Chances are you’ve explored areas of G Suite and possibly even used it in the classroom.  If you haven’t, you’re missing out.  For those 1:1 teachers who regularly use Google Docs, Sheets, Drawings, Forms and Classroom: this test is a breeze.  You can probably get away with not completing the tutorials provided in the Google For Education: Training Center. For the rest of you, it’s not as intimidating as it seems.  Here are 5 quick tips for passing the Level 1 Exam.

Just buckle down and use it.  Try giving an assessment in Google Forms. Create an optional enrichment assignment for students through Google Classroom.  Don’t have 1:1 technology? LET THEM USE THEIR PHONES. Don’t make excuses. Make some digital worksheets and see what happens. If you already use some Google tools regularly, start exploring the programs you don’t use as frequently. Practical understanding of these programs will take you further than some of the training center tutorials. Plus you’ll probably get some kudos from admin for incorporating technology in a meaningful way. WIN WIN.

If you don’t use EVERY aspect of G Suite regularly, DO NOT skip the training.  Yes it’s long. Yes, you might even fall asleep reading like someone else I know (…me. it was me.) but the unit reviews alone will help direct your knowledge of the exam content.  I didn’t watch many of the videos and toward the end of the units I started skimming through the paragraphs BUT I walked away knowing something really important: What areas of G Suite I needed to know better.

There is a 3 hour time limit on the level 1 exam.  You may not need all of the time (I had 58 minutes to spare) but you need to plan for 3 hours. Make sure you have a quiet, comfortable space to use for the full time limit.

You will be recorded via webcam for the entirety of your test (don’t get psyched out by the ever-present little image of yourself in the corner). Your screen is NOT recorded.  You can open new tabs and search for information throughout your test. If a question asks you to create an assignment/event/assessment in a program and you’re not sure how to do that: GOOGLE IT.  Seriously, open a new tab and type in, “how to create a _______ in ________,” and scan results quickly for a reliable resource. It will save you time and is perfectly permissible during the exam.
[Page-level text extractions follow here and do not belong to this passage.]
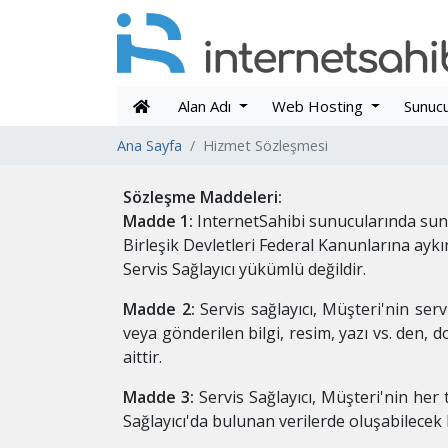
Alan Adı
Web Hosting
Sunuc
Ana Sayfa
Hizmet Sözleşmesi
Sözleşme Maddeleri:
Madde 1:
InternetSahibi sunucularında sunu
Birleşik Devletleri Federal Kanunlarına ayk
Servis Sağlayıcı yükümlü değildir.
Madde 2:
Servis sağlayıcı, Müşteri'nin serv
veya gönderilen bilgi, resim, yazı vs. den
aittir.
Madde 3:
Servis Sağlayıcı, Müşteri'nin her
Sağlayıcı'da bulunan verilerde oluşabilecek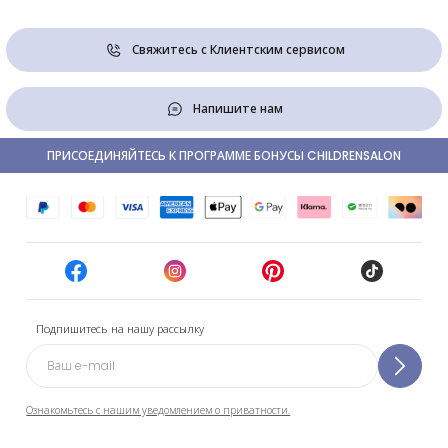
Свяжитесь с Клиентским сервисом
Напишите нам
ПРИСОЕДИНЯЙТЕСЬ К ПРОГРАММЕ БОНУСЫ CHILDRENSALON
Подпишитесь на нашу рассылку
Ознакомьтесь с нашим уведомлением о приватности.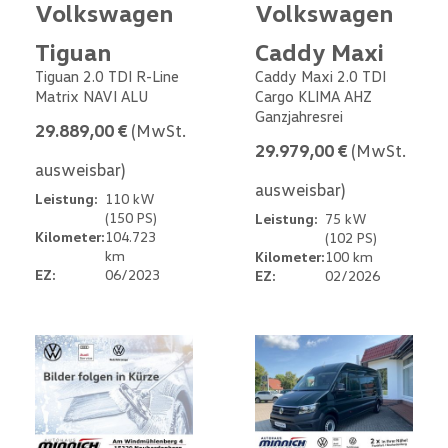
Volkswagen
Volkswagen
Tiguan
Caddy Maxi
Tiguan 2.0 TDI R-Line
Caddy Maxi 2.0 TDI
Matrix NAVI ALU
Cargo KLIMA AHZ
Ganzjahresrei
29.889,00 €
(MwSt.
29.979,00 €
(MwSt.
ausweisbar)
ausweisbar)
Leistung:
110 kW
(150 PS)
Leistung:
75 kW
Kilometer:
104.723
(102 PS)
km
Kilometer:
100 km
EZ:
06/2023
EZ:
02/2026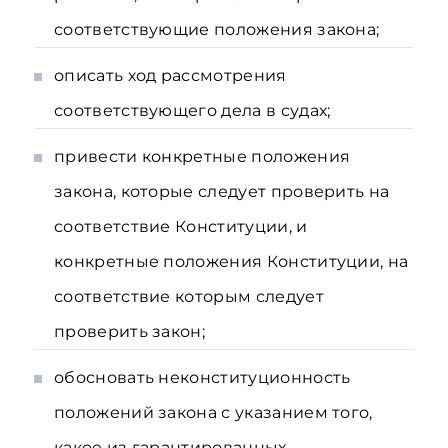
соответствующие положения закона;
описать ход рассмотрения
соответствующего дела в судах;
привести конкретные положения
закона, которые следует проверить на
соответствие Конституции, и
конкретные положения Конституции, на
соответствие которым следует
проверить закон;
обосновать неконституционность
положений закона с указанием того,
какое из гарантированных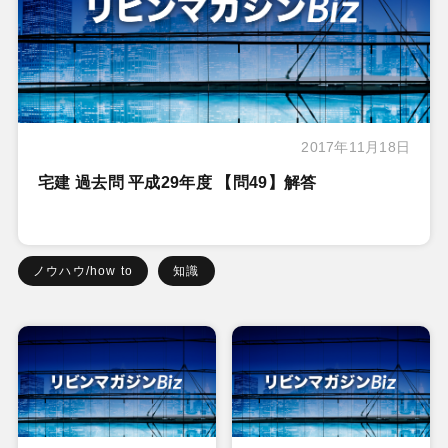
2017年11月18日
宅建 過去問 平成29年度 【問49】解答
ノウハウ/how to
知識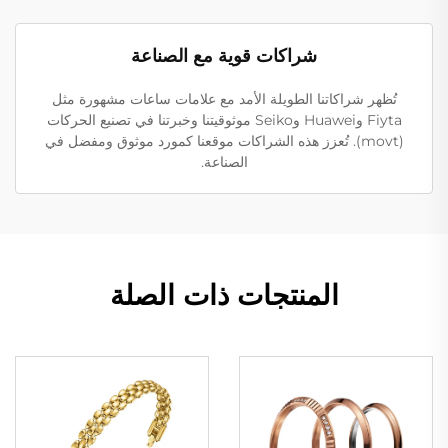
شراكات قوية مع الصناعة
تُظهر شراكاتنا الطويلة الأمد مع علامات ساعات مشهورة مثل
Fiyta وHuawei وSeiko موثوقيتنا وخبرتنا في تصنيع الحركات
(movt). تُعزز هذه الشراكات موقعنا كمورد موثوق ومفضل في
الصناعة.
المنتجات ذات الصلة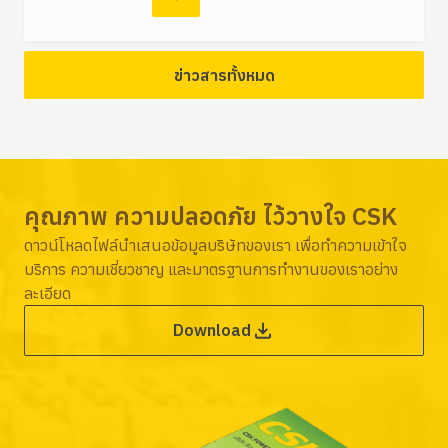
ข่าวสารทั้งหมด
คุณภาพ ความปลอดภัย ไว้วางใจ CSK
ดาวน์โหลดไฟล์นำเสนอข้อมูลบริษัทของเรา เพื่อทำความเข้าใจ
บริการ ความเชี่ยวชาญ และมาตรฐานการทำงานของเราอย่าง
ละเอียด
Download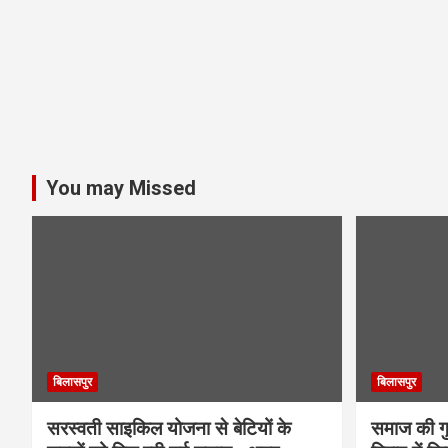
You may Missed
बिलासपुर
बिलासपुर
सरस्वती साइकिल योजना से बेटियों के
समाज की गुर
The first section of the exam consists of multiple choice questions mirroring much of the training center unit reviews.  The second, much longer, section gives you practical tasks using the different G Suite applications.  If one of the tasks asks you to create a slideshow in Google Slides or an assessment in Google Forms, don’t get hung up on the content of those tasks. There is not going to be a Biology teacher fact checking the content of your assessment. The point is to show that you have a thorough understanding of HOW to use these applications. Save yourself some time and keep it simple.

I hope this helps! Now go get a head start on creating that amazing learning machine for next year. I mean, it’s what summer is for, amiright?